==== Fragmento proporcionado
En «Alma ausente» se reitera, por un lado, el concepto de la no presencia definitiva de Ignacio, de su ausencia radical y concluyente, pues Ignacio ha desaparecido ontológicamente de su realidad y entorno habituales (las cuatro estrofas iniciales: primera parte del poema); por otro, la voluntad humana y el designio poético de cantar y proclamar la singularidad preclara de Ignacio, su memoria inmortal (últimas dos estrofas: segunda parte de «Alma ausente»). Se contrapone así a esa agnosia de su tierra y su gente, a ese olvido implacable en que sucumben «todos los muertos de la Tierra», el reconocimiento expreso del poeta, su evocación profunda plasmada en la poesía. El verso que sirve de gozne a esas dos partes contrapuestas es el que dice:
«No te conoce nadie. No. Pero yo te canto».
Tal es el desconocimiento y olvido que sobrevienen a los muertos que pronto los sepulta la ignorancia cósmica, y hasta el propio recuerdo del que ha expirado no puede revelarse a sí mismo porque no encuentra al ser:
.........................................................
«No te conoce tu recuerdo mudo
porque te has muerto para siempre».
Este segundo verso, estribillo de la primera parte de «Alma ausente», no oculta cierto nihilismo en Federico García Lorca, que está en consonancia con su formación intelectual y con el ambiente refractario a compromisos religiosos, que el poeta frecuentó durante su estancia en la Residencia de Estudiantes de Madrid. Tal vez por ello, en el fondo de este Llanto palpite entre las sombras de la angustia el sentimiento de que Ignacio no puede redimirse, como sí lo consigue Federico por medio de la poesía. Aunque el poeta lo reivindique y reconozca sus virtudes, aunque crea en la bondad esencial de su amigo, éste se mantiene aún como una entidad fantasmagórica, alma en pena que vaga sola por los olivos.
Ignacio es incomparable, Ignacio es Sevilla, pero también la Granada del poeta, y su alma está en toda Andalucía como Andalucía está en toda su alma. El poeta necesita reivindicar al torero para reivindicarse a sí mismo, pero, sin embarcarse en valoraciones o juicios éticos, quiere reivindicar y redimir a Ignacio de su ineludible condición mortal; por eso le canta y glorifica «con palabras que gimen», por eso recuerda en esta elegía su alma errabunda: para hacerlo eterno, inmortal y con la inmortalidad de Ignacio acceder él a la suya propia, con su poesía y por su poesía. Los versos finales del poema establecen la identificación espiritual plena del poeta con su amigo, al que inconscientemente emula:
«Yo canto para luego tu perfil y tu gracia.
La madurez insigne de tu conocimiento.
Tu apetencia de muerte y el gusto de su boca.
La tristeza que tuvo tu valiente alegría».
Hasta qué punto sospechó Federico que con su poema podía estar labrando la inmortalidad de Ignacio y, con ella, su propia inmortalidad enriquecida, no lo sabemos, aunque lo intuimos. De todas maneras, las célebres palabras que Federico pensó y generosamente escribió para su amigo, hoy, a cien años y seis días de su nacimiento, se justifica seriamente que todos las pronunciemos pensado en el poeta:
«Tardará mucho tiempo en nacer, si es que nace,
un andaluz tan claro, tan rico de aventura».
========
==== Información proporcionada
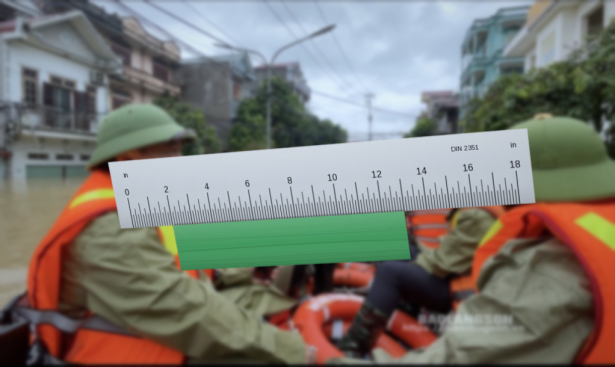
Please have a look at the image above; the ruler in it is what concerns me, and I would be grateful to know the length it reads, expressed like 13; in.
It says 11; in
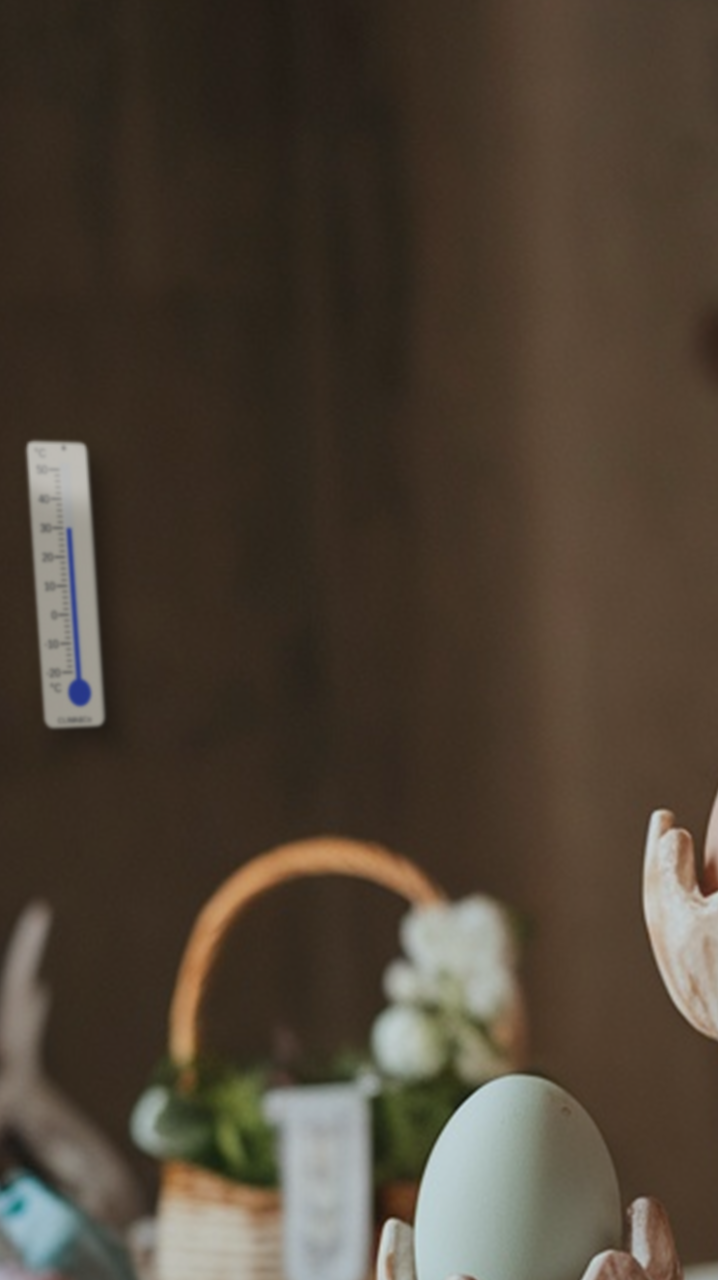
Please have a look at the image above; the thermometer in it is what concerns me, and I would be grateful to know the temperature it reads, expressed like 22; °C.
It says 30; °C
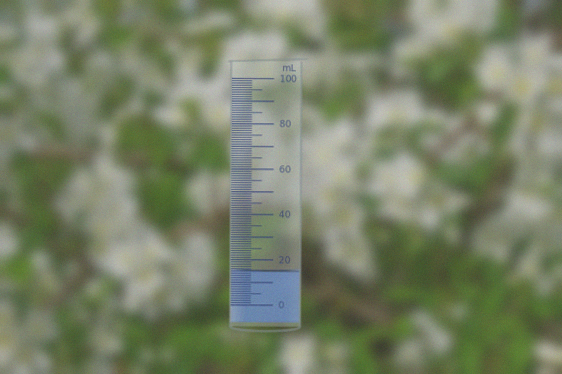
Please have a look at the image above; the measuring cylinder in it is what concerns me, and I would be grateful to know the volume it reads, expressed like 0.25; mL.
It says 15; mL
========
==== Información proporcionada
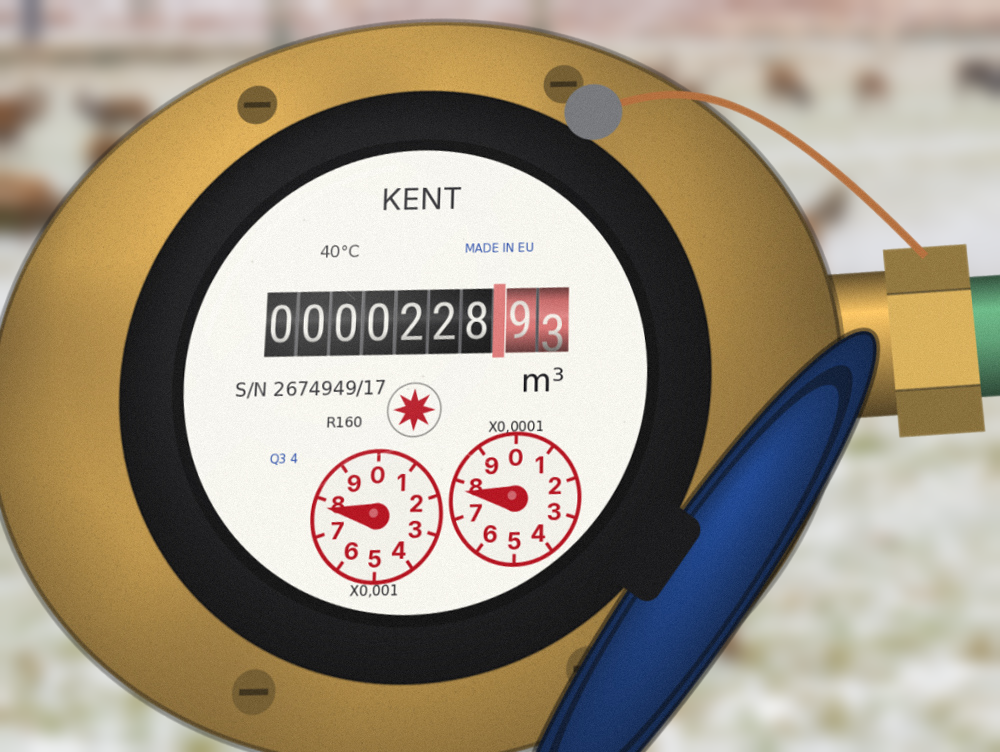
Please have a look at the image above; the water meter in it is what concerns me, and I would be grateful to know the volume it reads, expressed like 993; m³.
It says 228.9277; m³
========
→ **Tu objetivo**:
Transcribe sin cambios el tramo del fragmento sobre «Alma ausente» que va desde "Ignacio es incomparable, Ignacio" hasta "de su boca.".

→ **Solución del problema**:
Ignacio es incomparable, Ignacio es Sevilla, pero también la Granada del poeta, y su alma está en toda Andalucía como Andalucía está en toda su alma. El poeta necesita reivindicar al torero para reivindicarse a sí mismo, pero, sin embarcarse en valoraciones o juicios éticos, quiere reivindicar y redimir a Ignacio de su ineludible condición mortal; por eso le canta y glorifica «con palabras que gimen», por eso recuerda en esta elegía su alma errabunda: para hacerlo eterno, inmortal y con la inmortalidad de Ignacio acceder él a la suya propia, con su poesía y por su poesía. Los versos finales del poema establecen la identificación espiritual plena del poeta con su amigo, al que inconscientemente emula:
«Yo canto para luego tu perfil y tu gracia.
La madurez insigne de tu conocimiento.
Tu apetencia de muerte y el gusto de su boca.